Nothing below is to be printed except the lines between the line holding "single | .6732 | .3563 | .4554 |" and the line holding "The 2015 dataset", inclusive, each exactly as it appears.

| Stored data entries |
-----

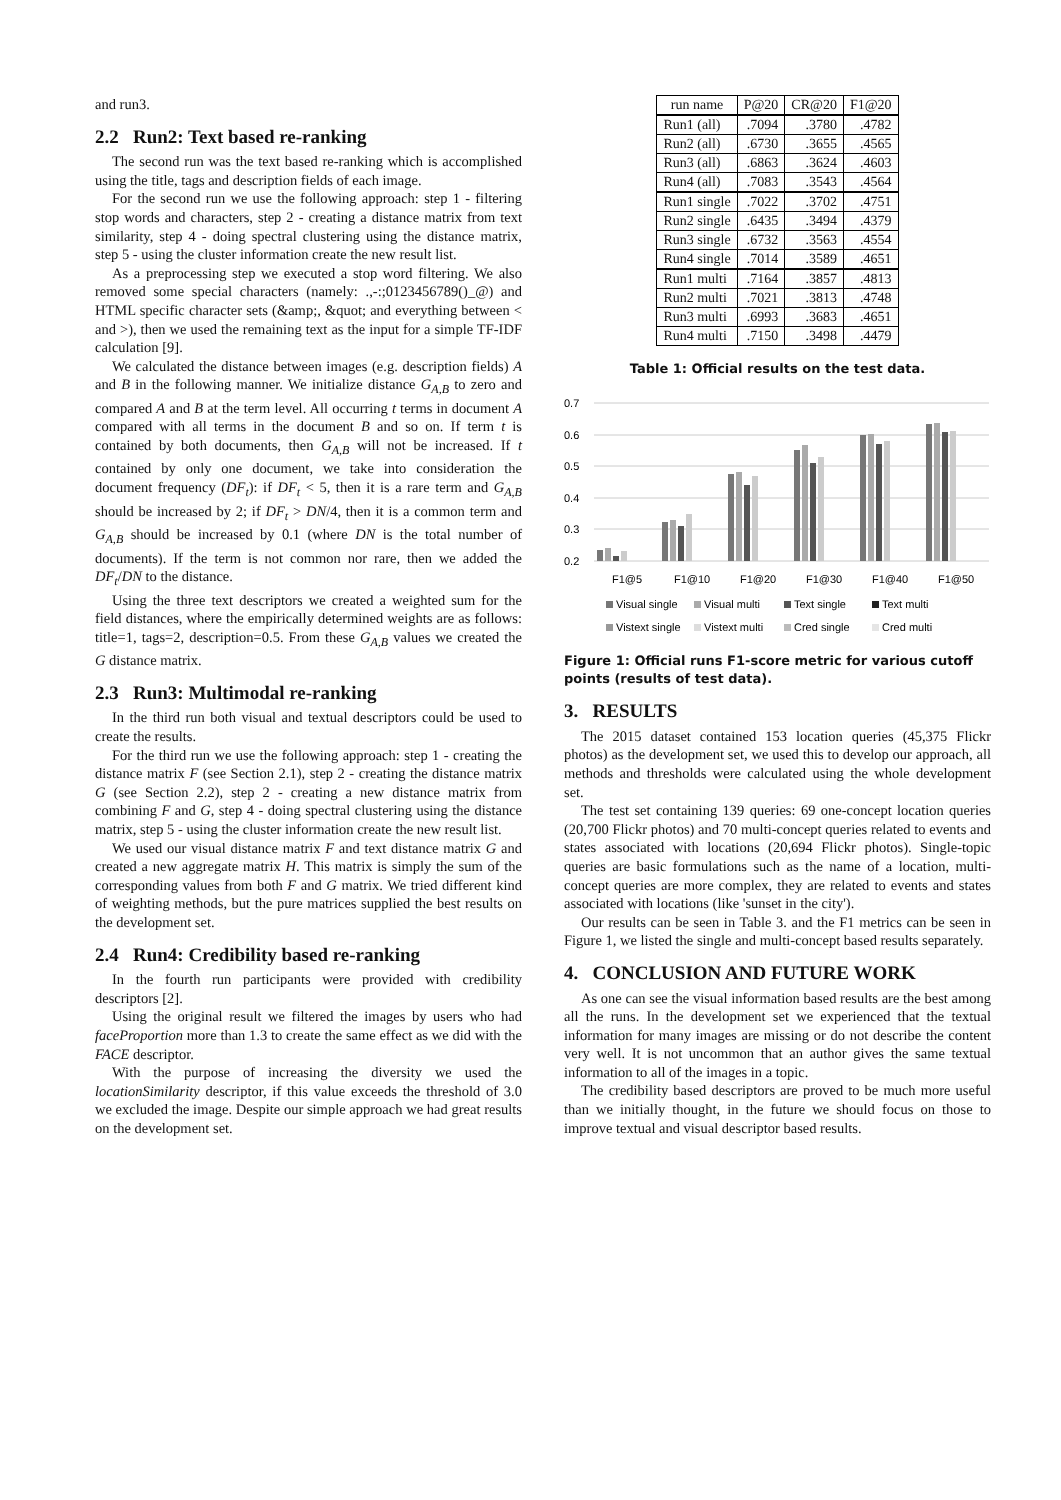and run3.
2.2 Run2: Text based re-ranking
The second run was the text based re-ranking which is accomplished using the title, tags and description fields of each image.
For the second run we use the following approach: step 1 - filtering stop words and characters, step 2 - creating a distance matrix from text similarity, step 4 - doing spectral clustering using the distance matrix, step 5 - using the cluster information create the new result list.
As a preprocessing step we executed a stop word filtering. We also removed some special characters (namely: .,-:;0123456789()_@) and HTML specific character sets (&amp;, &quot; and everything between < and >), then we used the remaining text as the input for a simple TF-IDF calculation [9].
We calculated the distance between images (e.g. description fields) A and B in the following manner. We initialize distance G<sub>A,B</sub> to zero and compared A and B at the term level. All occurring t terms in document A compared with all terms in the document B and so on. If term t is contained by both documents, then G<sub>A,B</sub> will not be increased. If t contained by only one document, we take into consideration the document frequency (DF<sub>t</sub>): if DF<sub>t</sub> < 5, then it is a rare term and G<sub>A,B</sub> should be increased by 2; if DF<sub>t</sub> > DN/4, then it is a common term and G<sub>A,B</sub> should be increased by 0.1 (where DN is the total number of documents). If the term is not common nor rare, then we added the DF<sub>t</sub>/DN to the distance.
Using the three text descriptors we created a weighted sum for the field distances, where the empirically determined weights are as follows: title=1, tags=2, description=0.5. From these G<sub>A,B</sub> values we created the G distance matrix.
2.3 Run3: Multimodal re-ranking
In the third run both visual and textual descriptors could be used to create the results.
For the third run we use the following approach: step 1 - creating the distance matrix F (see Section 2.1), step 2 - creating the distance matrix G (see Section 2.2), step 2 - creating a new distance matrix from combining F and G, step 4 - doing spectral clustering using the distance matrix, step 5 - using the cluster information create the new result list.
We used our visual distance matrix F and text distance matrix G and created a new aggregate matrix H. This matrix is simply the sum of the corresponding values from both F and G matrix. We tried different kind of weighting methods, but the pure matrices supplied the best results on the development set.
2.4 Run4: Credibility based re-ranking
In the fourth run participants were provided with credibility descriptors [2].
Using the original result we filtered the images by users who had faceProportion more than 1.3 to create the same effect as we did with the FACE descriptor.
With the purpose of increasing the diversity we used the locationSimilarity descriptor, if this value exceeds the threshold of 3.0 we excluded the image. Despite our simple approach we had great results on the development set.
| run name | P@20 | CR@20 | F1@20 |
| --- | --- | --- | --- |
| Run1 (all) | .7094 | .3780 | .4782 |
| Run2 (all) | .6730 | .3655 | .4565 |
| Run3 (all) | .6863 | .3624 | .4603 |
| Run4 (all) | .7083 | .3543 | .4564 |
| Run1 single | .7022 | .3702 | .4751 |
| Run2 single | .6435 | .3494 | .4379 |
| Run3 single | .6732 | .3563 | .4554 |
| Run4 single | .7014 | .3589 | .4651 |
| Run1 multi | .7164 | .3857 | .4813 |
| Run2 multi | .7021 | .3813 | .4748 |
| Run3 multi | .6993 | .3683 | .4651 |
| Run4 multi | .7150 | .3498 | .4479 |
Table 1: Official results on the test data.
0.7
0.6
0.5
0.4
0.3
0.2
F1@5
F1@10
F1@20
F1@30
F1@40
F1@50
Visual single
Visual multi
Text single
Text multi
Vistext single
Vistext multi
Cred single
Cred multi
Figure 1: Official runs F1-score metric for various cutoff points (results of test data).
3. RESULTS
The 2015 dataset contained 153 location queries (45,375 Flickr photos) as the development set, we used this to develop our approach, all methods and thresholds were calculated using the whole development set.
The test set containing 139 queries: 69 one-concept location queries (20,700 Flickr photos) and 70 multi-concept queries related to events and states associated with locations (20,694 Flickr photos). Single-topic queries are basic formulations such as the name of a location, multi-concept queries are more complex, they are related to events and states associated with locations (like 'sunset in the city').
Our results can be seen in Table 3. and the F1 metrics can be seen in Figure 1, we listed the single and multi-concept based results separately.
4. CONCLUSION AND FUTURE WORK
As one can see the visual information based results are the best among all the runs. In the development set we experienced that the textual information for many images are missing or do not describe the content very well. It is not uncommon that an author gives the same textual information to all of the images in a topic.
The credibility based descriptors are proved to be much more useful than we initially thought, in the future we should focus on those to improve textual and visual descriptor based results.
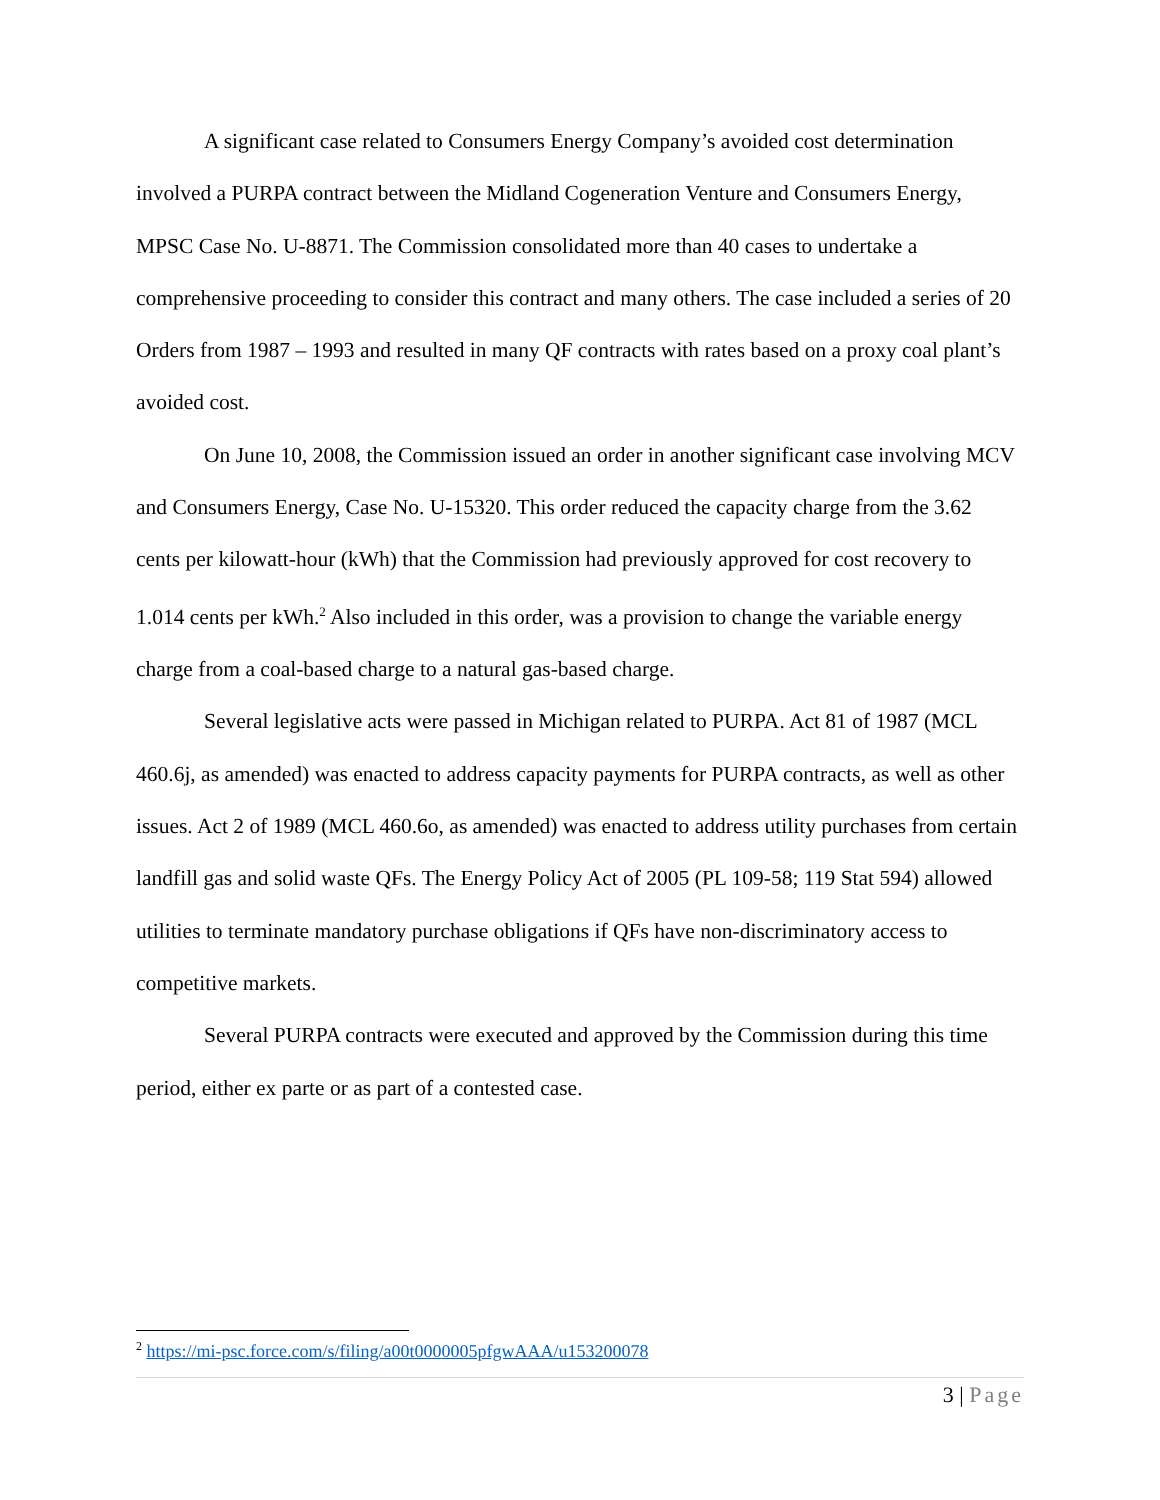A significant case related to Consumers Energy Company’s avoided cost determination involved a PURPA contract between the Midland Cogeneration Venture and Consumers Energy, MPSC Case No. U-8871. The Commission consolidated more than 40 cases to undertake a comprehensive proceeding to consider this contract and many others. The case included a series of 20 Orders from 1987 – 1993 and resulted in many QF contracts with rates based on a proxy coal plant’s avoided cost.
On June 10, 2008, the Commission issued an order in another significant case involving MCV and Consumers Energy, Case No. U-15320. This order reduced the capacity charge from the 3.62 cents per kilowatt-hour (kWh) that the Commission had previously approved for cost recovery to 1.014 cents per kWh.<sup>2</sup> Also included in this order, was a provision to change the variable energy charge from a coal-based charge to a natural gas-based charge.
Several legislative acts were passed in Michigan related to PURPA. Act 81 of 1987 (MCL 460.6j, as amended) was enacted to address capacity payments for PURPA contracts, as well as other issues. Act 2 of 1989 (MCL 460.6o, as amended) was enacted to address utility purchases from certain landfill gas and solid waste QFs. The Energy Policy Act of 2005 (PL 109-58; 119 Stat 594) allowed utilities to terminate mandatory purchase obligations if QFs have non-discriminatory access to competitive markets.
Several PURPA contracts were executed and approved by the Commission during this time period, either ex parte or as part of a contested case.
<sup>2</sup> https://mi-psc.force.com/s/filing/a00t0000005pfgwAAA/u153200078
3 | Page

-----

| Exercise solution |
| Run3 single | .6732 | .3563 | .4554 |
| Run4 single | .7014 | .3589 | .4651 |
| Run1 multi | .7164 | .3857 | .4813 |
| Run2 multi | .7021 | .3813 | .4748 |
| Run3 multi | .6993 | .3683 | .4651 |
| Run4 multi | .7150 | .3498 | .4479 |
Table 1: Official results on the test data.
0.7
0.6
0.5
0.4
0.3
0.2
F1@5
F1@10
F1@20
F1@30
F1@40
F1@50
Visual single
Visual multi
Text single
Text multi
Vistext single
Vistext multi
Cred single
Cred multi
Figure 1: Official runs F1-score metric for various cutoff points (results of test data).
3. RESULTS
The 2015 dataset contained 153 location queries (45,375 Flickr photos) as the development set, we used this to develop our approach, all methods and thresholds were calculated using the whole development set.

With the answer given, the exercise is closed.